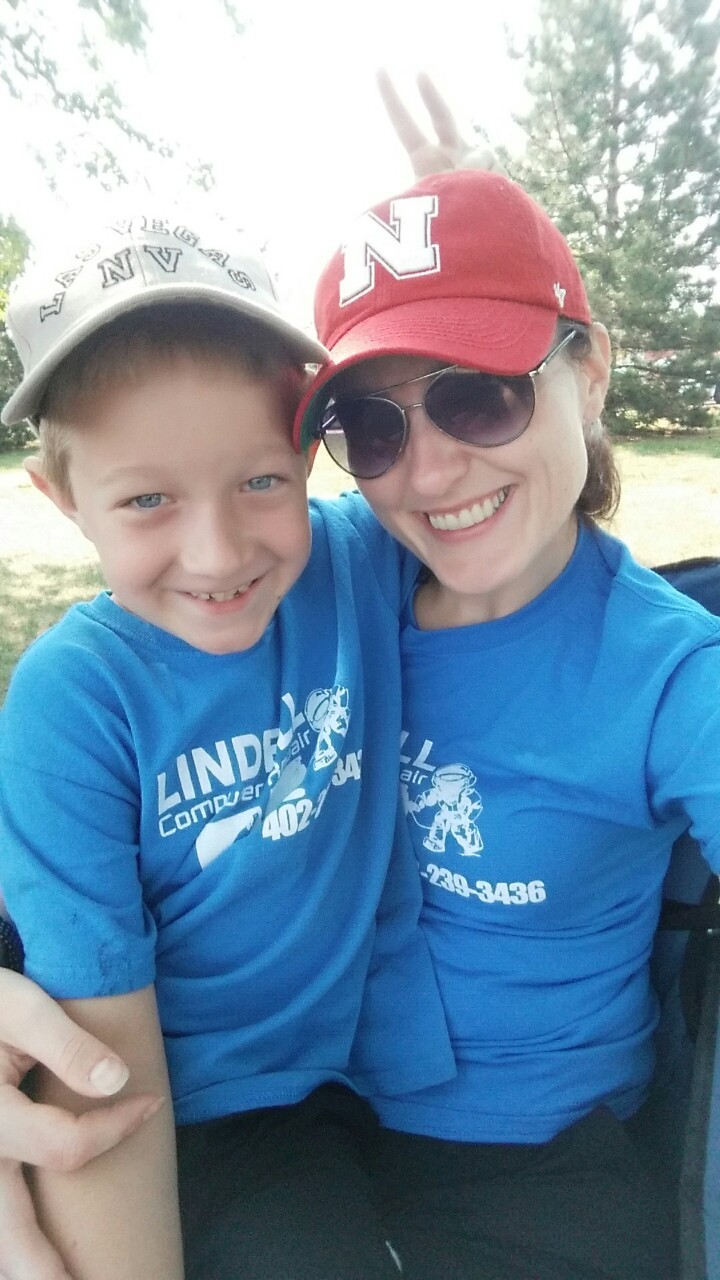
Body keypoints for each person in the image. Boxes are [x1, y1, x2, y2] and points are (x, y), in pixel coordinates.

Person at [0, 210, 456, 1280]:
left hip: (359, 1089)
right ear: (63, 499)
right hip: (204, 1111)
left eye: (261, 481)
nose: (217, 553)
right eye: (147, 499)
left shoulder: (356, 565)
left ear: (307, 456)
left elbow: (496, 499)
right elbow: (99, 1066)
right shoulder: (76, 701)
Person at [288, 165, 720, 1279]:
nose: (430, 471)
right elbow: (122, 672)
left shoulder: (670, 674)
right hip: (302, 1116)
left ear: (592, 372)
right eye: (372, 426)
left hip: (540, 1174)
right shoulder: (339, 573)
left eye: (480, 393)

····················

Task directions:
Please return every line of the records that contains the word "shoulder".

Exercise answer:
left shoulder: (356, 565)
right shoulder: (76, 701)
left shoulder: (670, 674)
right shoulder: (339, 573)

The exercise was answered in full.